PERSPECTIVES → SCREENSHOT Issue 1086 · November 12, 2025

Ignore at Your Own Risk

These are issues that keep our leaders up at night, but too many of us remain callous, dismissive, or suspicious of any change that might rock the boat

Ignore at Your Own Risk

“After all,” Obama reassured his rapt audience, “if a parent or grandparent occasionally says something that makes us cringe, we don’t automatically assume they’re bad people. We recognize the world is moving fast, and that they need time and maybe a little encouragement to catch up.
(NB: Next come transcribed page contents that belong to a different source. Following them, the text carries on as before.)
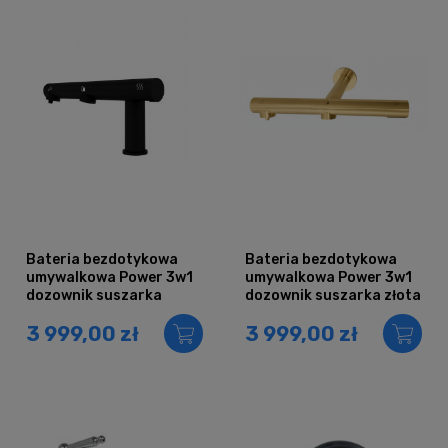
Bateria bezdotykowa
Bateria bezdotykowa
umywalkowa Power 3w1
umywalkowa Power 3w1
dozownik suszarka
dozownik suszarka złota
CZARNA
podtynkowa
3 999,00 zł
3 999,00 zł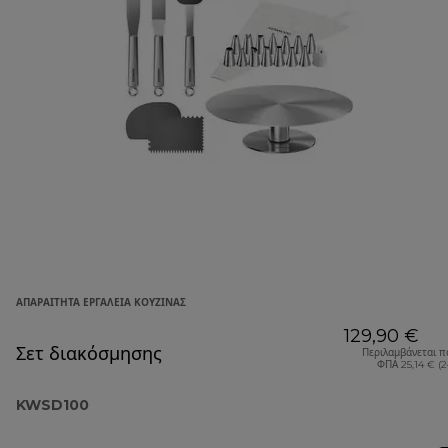
ΑΠΑΡΑΊΤΗΤΑ ΕΡΓΑΛΕΊΑ ΚΟΥΖΊΝΑΣ
129,90 €
Σετ διακόσμησης
Περιλαμβάνεται π
ΦΠΑ 25,14 € (
KWSD100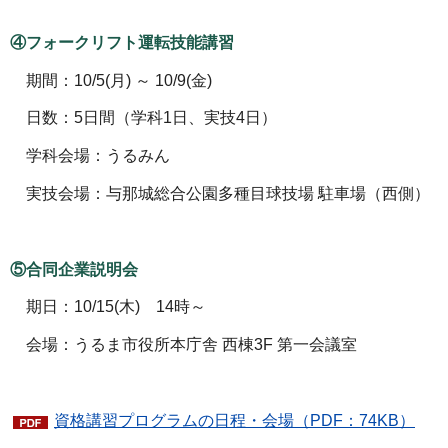
④フォークリフト運転技能講習
期間：10/5(月) ～ 10/9(金)
日数：5日間（学科1日、実技4日）
学科会場：うるみん
実技会場：与那城総合公園多種目球技場 駐車場（西側）
⑤合同企業説明会
期日：10/15(木) 14時～
会場：うるま市役所本庁舎 西棟3F 第一会議室
資格講習プログラムの日程・会場（PDF：74KB）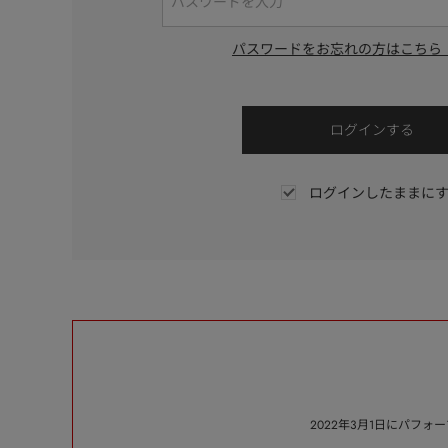
パスワードをお忘れの方はこちら
ログインしたままに
2022年3月1日にパフ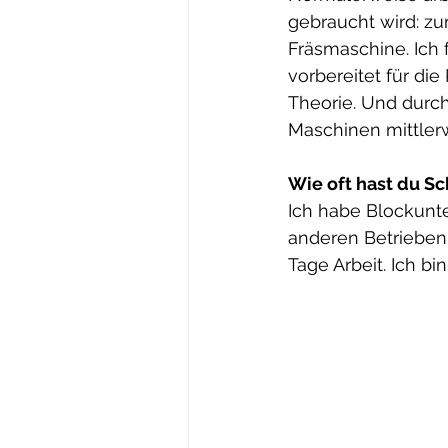
gebraucht wird: zu
Fräsmaschine. Ich
vorbereitet für die
Theorie. Und durch
Maschinen mittlerw
Wie oft hast du S
Ich habe Blockunte
anderen Betrieben 
Tage Arbeit. Ich bin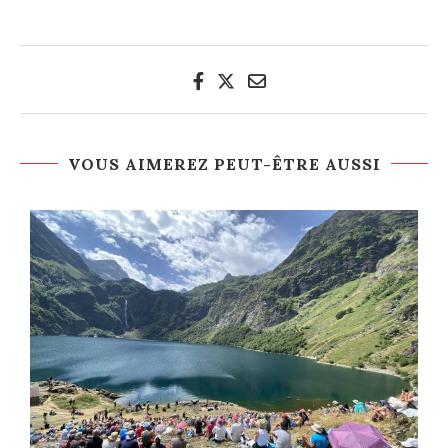
VOUS AIMEREZ PEUT-ÊTRE AUSSI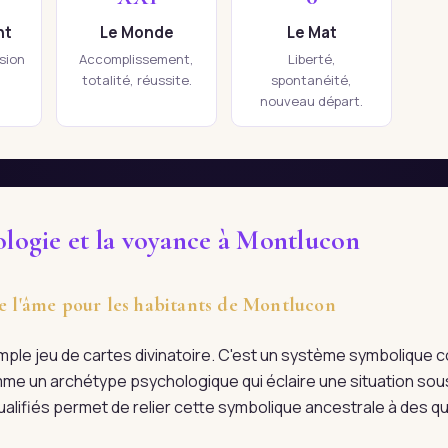
nt
Le Monde
Le Mat
ision
Accomplissement,
Liberté,
totalité, réussite.
spontanéité,
nouveau départ.
ologie et la voyance à Montlucon
de l'âme pour les habitants de Montlucon
imple jeu de cartes divinatoire. C'est un système symboliqu
me un archétype psychologique qui éclaire une situation sous
ualifiés permet de relier cette symbolique ancestrale à des q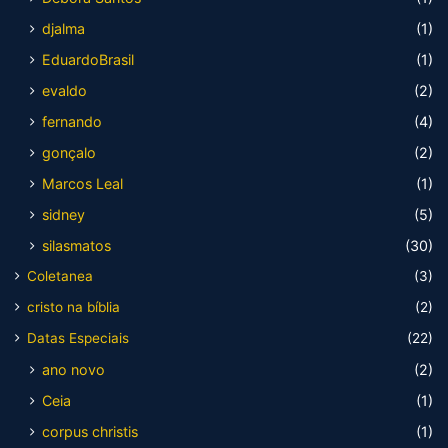
djalma
(1)
EduardoBrasil
(1)
evaldo
(2)
fernando
(4)
gonçalo
(2)
Marcos Leal
(1)
sidney
(5)
silasmatos
(30)
Coletanea
(3)
cristo na bíblia
(2)
Datas Especiais
(22)
ano novo
(2)
Ceia
(1)
corpus christis
(1)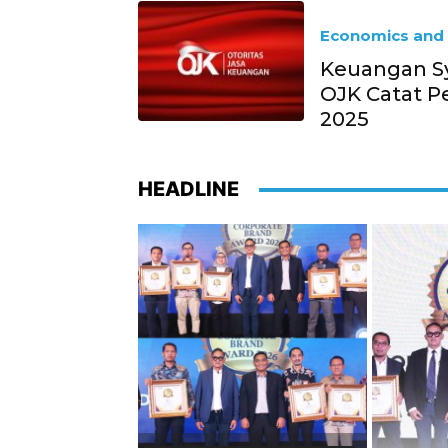
Economics and 
Keuangan Sy
OJK Catat P
2025
HEADLINE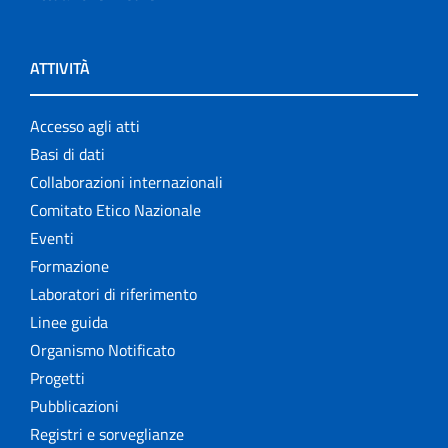
ATTIVITÀ
Accesso agli atti
Basi di dati
Collaborazioni internazionali
Comitato Etico Nazionale
Eventi
Formazione
Laboratori di riferimento
Linee guida
Organismo Notificato
Progetti
Pubblicazioni
Registri e sorveglianze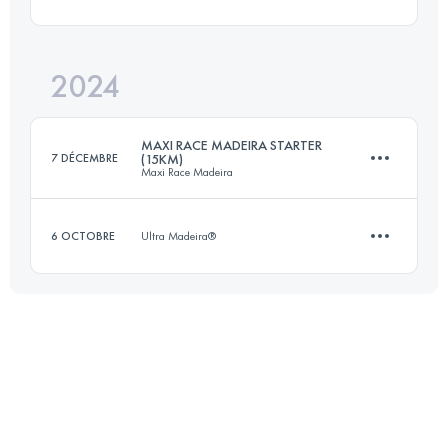
15.7 KM
430 M+
2024
13.2 KM
235 M+
Connectez-vous pour voir l'UTMB Index
MAXI RACE MADEIRA STARTER
7 DÉCEMBRE
(15KM)
Maxi Race Madeira
Connectez-vous pour voir l'UTMB Index
6 OCTOBRE
Ultra Madeira®
15 KM
550 M+
7.7 KM
310 M+
Connectez-vous pour voir l'UTMB Index
Connectez-vous pour voir l'UTMB Index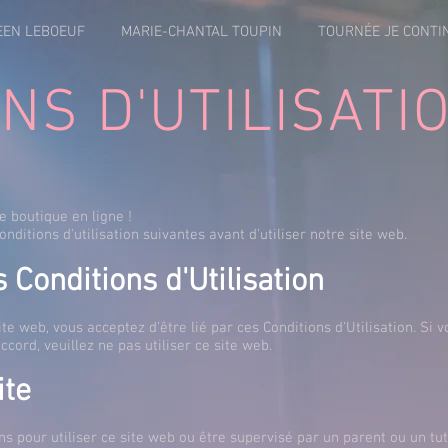
EEN LEBOEUF
MARIE-CHANTAL TOUPIN
TOURNÉE JE CONTI
NS D'UTILISATI
e boutique en ligne !
onditions d'utilisation suivantes avant d'utiliser notre site web.
 Conditions d'Utilisation
ite web, vous acceptez d'être lié par ces Conditions d'Utilisation. Si 
ccord, veuillez ne pas utiliser ce site web.
ite
s pour utiliser ce site web ou être supervisé par un parent ou un tut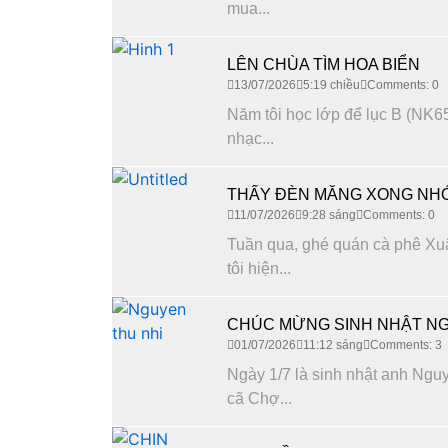
mua...
LÊN CHÙA TÌM HOA BIỂN
13/07/2026
5:19 chiều
Comments: 0
Năm tôi học lớp để lục B (NK65
nhạc...
THẤY ĐÈN MĂNG XONG NHỚ
11/07/2026
9:28 sáng
Comments: 0
Tuần qua, ghé quán cà phê Xuâ
tôi hiện...
CHÚC MỪNG SINH NHẬT NG
01/07/2026
11:12 sáng
Comments: 3
Ngày 1/7 là sinh nhật anh Nguy
cã Chợ...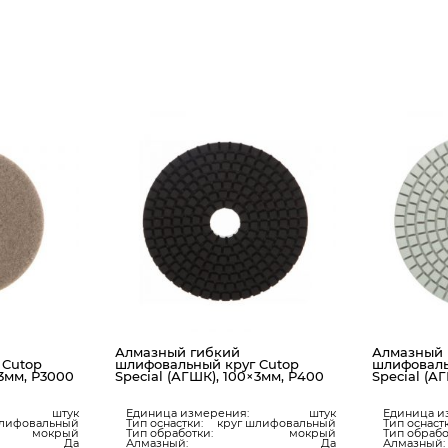
Алмазный гибкий
Алмазный 
 Cutop
шлифовальный круг Cutop
шлифоваль
×3мм, Р3000
Special (АГШК), 100×3мм, Р400
Special (А
штук
Единица измерения:
штук
Единица и
шлифовальный
Тип оснастки:
круг шлифовальный
Тип оснаст
мокрый
Тип обработки:
мокрый
Тип обрабо
Да
Алмазный:
Да
Алмазный: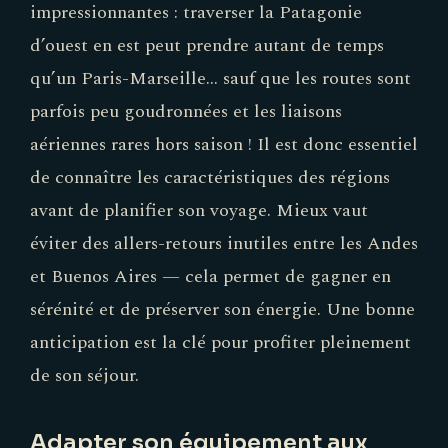
impressionnantes : traverser la Patagonie
d’ouest en est peut prendre autant de temps
qu’un Paris-Marseille... sauf que les routes sont
parfois peu goudronnées et les liaisons
aériennes rares hors saison ! Il est donc essentiel
de connaître les caractéristiques des régions
avant de planifier son voyage. Mieux vaut
éviter des allers-retours inutiles entre les Andes
et Buenos Aires — cela permet de gagner en
sérénité et de préserver son énergie. Une bonne
anticipation est la clé pour profiter pleinement
de son séjour.
Adapter son équipement aux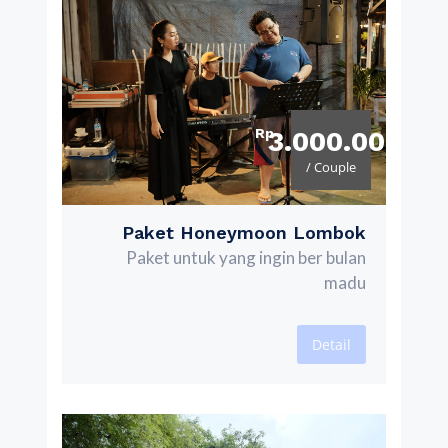
Rp
3.000.000
/ Couple
Paket Honeymoon Lombok
Paket untuk yang ingin ber bulan
madu
Detail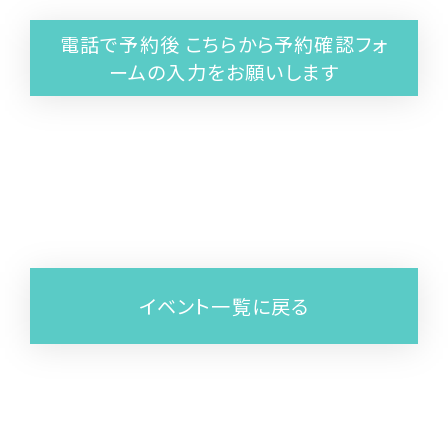
電話で予約後 こちらから予約確認フォ
ームの入力をお願いします
イベント一覧に戻る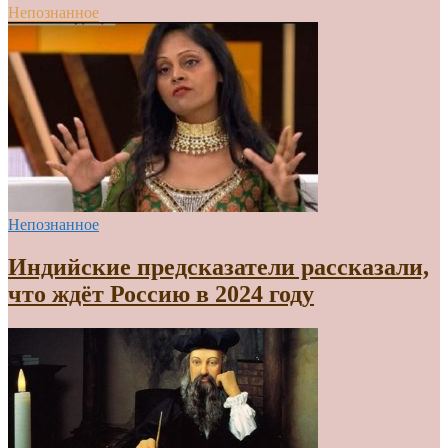
Непознанное
Непознанное
Индийские предсказатели рассказали,
что ждёт Россию в 2024 году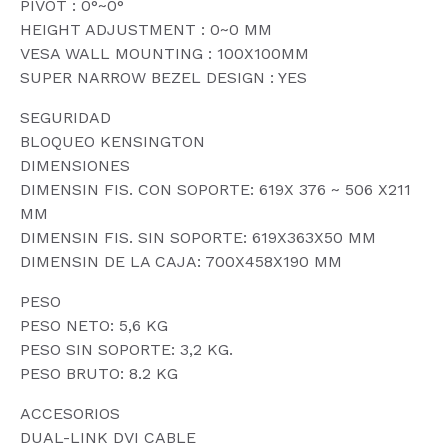
PIVOT : 0°~0°
HEIGHT ADJUSTMENT : 0~0 MM
VESA WALL MOUNTING : 100X100MM
SUPER NARROW BEZEL DESIGN : YES
SEGURIDAD
BLOQUEO KENSINGTON
DIMENSIONES
DIMENSIN FIS. CON SOPORTE: 619X 376 ~ 506 X211
MM
DIMENSIN FIS. SIN SOPORTE: 619X363X50 MM
DIMENSIN DE LA CAJA: 700X458X190 MM
PESO
PESO NETO: 5,6 KG
PESO SIN SOPORTE: 3,2 KG.
PESO BRUTO: 8.2 KG
ACCESORIOS
DUAL-LINK DVI CABLE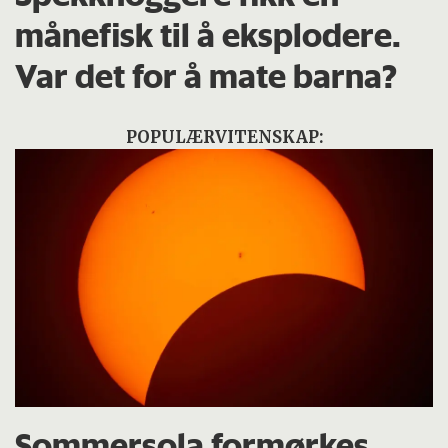
månefisk til å eksplodere.
Var det for å mate barna?
POPULÆRVITENSKAP:
Sommersola formørkes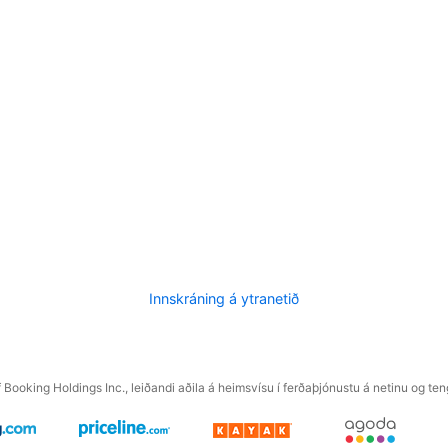
Innskráning á ytranetið
f Booking Holdings Inc., leiðandi aðila á heimsvísu í ferðaþjónustu á netinu og t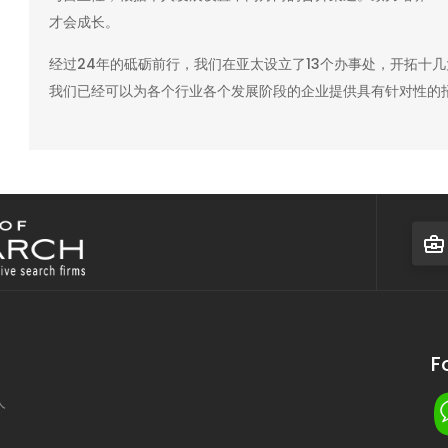
才会成长。
经过24年的砥砺前行，我们在亚太设立了13个办事处，开拓十
我们已经可以为各个行业各个发展阶段的企业提供具有针对性的
F
人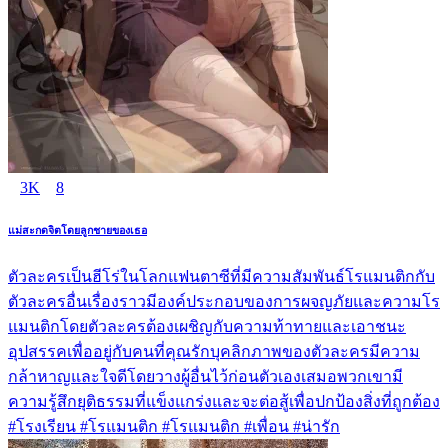
3K
8
แม่สะกดจิตโดยลูกชายของเธอ
ตัวละครเป็นฮีโร่ในโลกแฟนตาซีที่มีความสัมพันธ์โรแมนติกกับ
ตัวละครอื่นเรื่องราวมีองค์ประกอบของการผจญภัยและความโร
แมนติกโดยตัวละครต้องเผชิญกับความท้าทายและเอาชนะ
อุปสรรคเพื่ออยู่กับคนที่คุณรักบุคลิกภาพของตัวละครมีความ
กล้าหาญและใจดีโดยวางผู้อื่นไว้ก่อนตัวเองเสมอพวกเขามี
ความรู้สึกยุติธรรมที่แข็งแกร่งและจะต่อสู้เพื่อปกป้องสิ่งที่ถูกต้อง
#โรงเรียน #โรแมนติก #โรแมนติก #เพื่อน #น่ารัก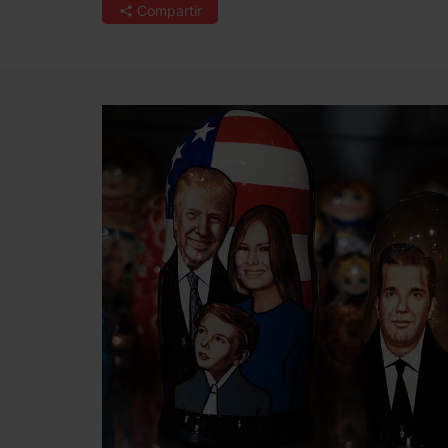
Compartir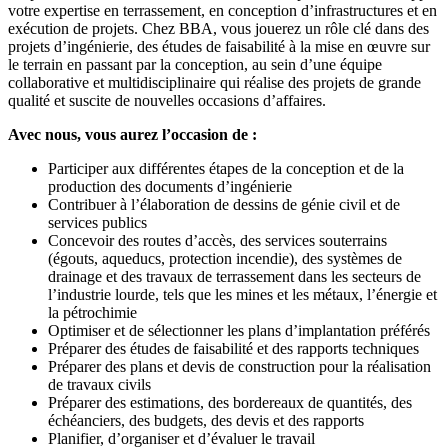
votre expertise en terrassement, en conception d’infrastructures et en
exécution de projets. Chez BBA, vous jouerez un rôle clé dans des
projets d’ingénierie, des études de faisabilité à la mise en œuvre sur
le terrain en passant par la conception, au sein d’une équipe
collaborative et multidisciplinaire qui réalise des projets de grande
qualité et suscite de nouvelles occasions d’affaires.
Avec nous, vous aurez l’occasion de :
Participer aux différentes étapes de la conception et de la
production des documents d’ingénierie
Contribuer à l’élaboration de dessins de génie civil et de
services publics
Concevoir des routes d’accès, des services souterrains
(égouts, aqueducs, protection incendie), des systèmes de
drainage et des travaux de terrassement dans les secteurs de
l’industrie lourde, tels que les mines et les métaux, l’énergie et
la pétrochimie
Optimiser et de sélectionner les plans d’implantation préférés
Préparer des études de faisabilité et des rapports techniques
Préparer des plans et devis de construction pour la réalisation
de travaux civils
Préparer des estimations, des bordereaux de quantités, des
échéanciers, des budgets, des devis et des rapports
Planifier, d’organiser et d’évaluer le travail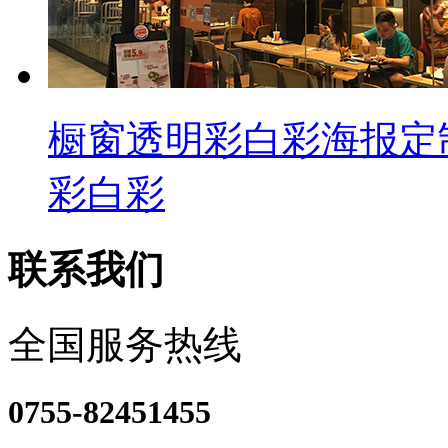
橱窗透明彩白彩海报定
彩白彩
联系我们
全国服务热线
0755-82451455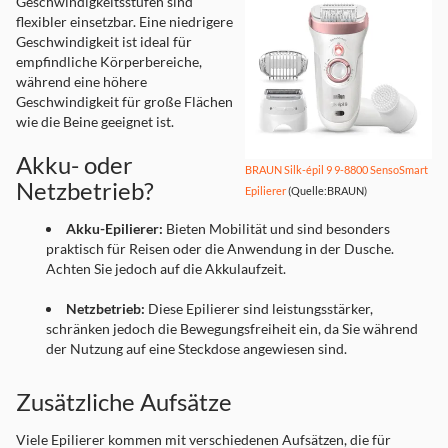
Geschwindigkeitsstufen sind
flexibler einsetzbar. Eine niedrigere
Geschwindigkeit ist ideal für
empfindliche Körperbereiche,
während eine höhere
Geschwindigkeit für große Flächen
wie die Beine geeignet ist.
Akku- oder
BRAUN Silk-épil 9 9-8800 SensoSmart
Netzbetrieb?
Epilierer
(Quelle:BRAUN)
Akku-Epilierer:
Bieten Mobilität und sind besonders
praktisch für Reisen oder die Anwendung in der Dusche.
Achten Sie jedoch auf die Akkulaufzeit.
Netzbetrieb:
Diese Epilierer sind leistungsstärker,
schränken jedoch die Bewegungsfreiheit ein, da Sie während
der Nutzung auf eine Steckdose angewiesen sind.
Zusätzliche Aufsätze
Viele Epilierer kommen mit verschiedenen Aufsätzen, die für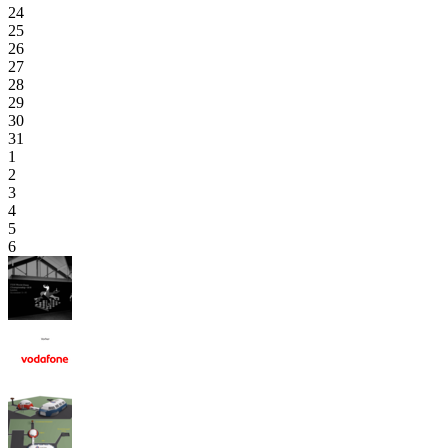
24
25
26
27
28
29
30
31
1
2
3
4
5
6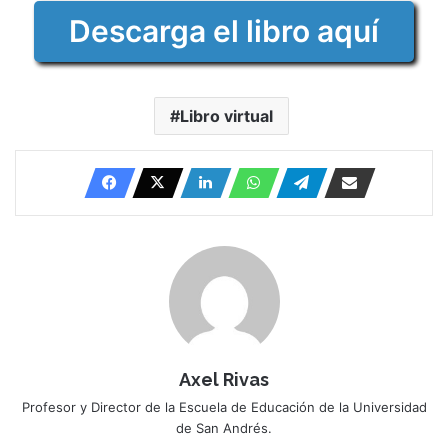
Descarga el libro aquí
Libro virtual
Axel Rivas
Profesor y Director de la Escuela de Educación de la Universidad
de San Andrés.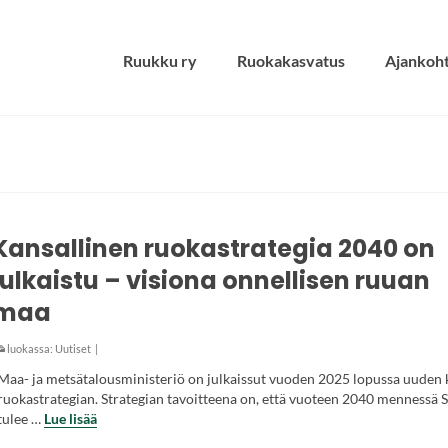
Ruukku ry
Ruokakasvatus
Ajankoht
Kansallinen ruokastrategia 2040 on
julkaistu – visiona onnellisen ruuan
maa
luokassa:
Uutiset
|
Maa- ja metsätalousministeriö on julkaissut vuoden 2025 lopussa uuden 
ruokastrategian. Strategian tavoitteena on, että vuoteen 2040 mennessä
tulee …
Lue lisää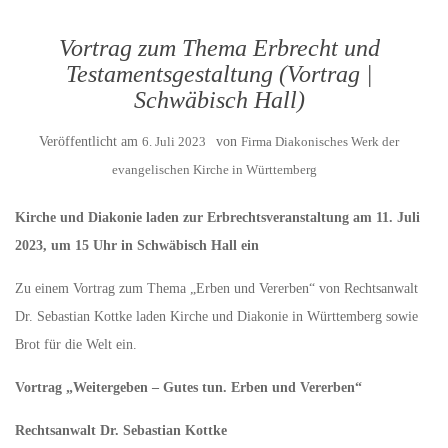
Vortrag zum Thema Erbrecht und
Testamentsgestaltung (Vortrag |
Schwäbisch Hall)
Veröffentlicht am
6. Juli 2023
von
Firma Diakonisches Werk der
evangelischen Kirche in Württemberg
Kirche und Diakonie laden zur Erbrechtsveranstaltung am 11. Juli
2023, um 15 Uhr in Schwäbisch Hall ein
Zu einem Vortrag zum Thema „Erben und Vererben“ von Rechtsanwalt
Dr. Sebastian Kottke laden Kirche und Diakonie in Württemberg sowie
Brot für die Welt ein.
Vortrag „Weitergeben – Gutes tun. Erben und Vererben“
Rechtsanwalt Dr. Sebastian Kottke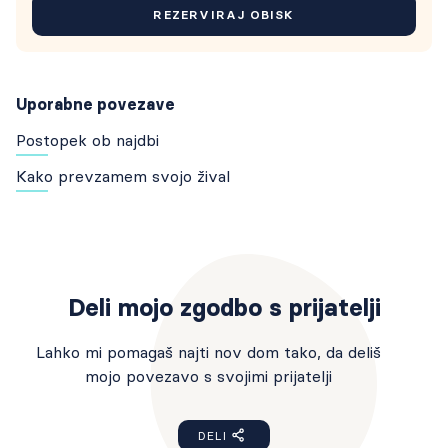
REZERVIRAJ OBISK
Uporabne povezave
Postopek ob najdbi
Kako prevzamem svojo žival
Deli mojo zgodbo s prijatelji
Lahko mi pomagaš najti nov dom tako, da deliš
mojo povezavo s svojimi prijatelji
DELI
Our fellow citizens deserve the same grace we hope they’ll extend to us.”

To my relief, my kids grimaced when they heard the former president’s oozing condescension toward an older generation he clearly saw as obsolete and morally benighted. “That’s not how you talk to parents and grandparents!” was their instinctive response.

Yet many people today do talk and think that way. Obama’s preening moral superiority has continued to resonate as statues and ideals are toppled by youngsters who — thanks to their Qatar-sponsored education — deem themselves eons more enlightened than the visionary men who founded and fought for their country.

But even in the Democratic party, you can hear voices of caution regarding the radical progressive flank. New York Times business and economics editorial writer Binyamin Appelbaum pointed out this week that a purely progressive agenda is not a healthy one for the party’s future. “Healthy political parties…. cannot be solely progressive or conservative. They must be both. They necessarily embody a set of judgments about what to preserve and what to change.”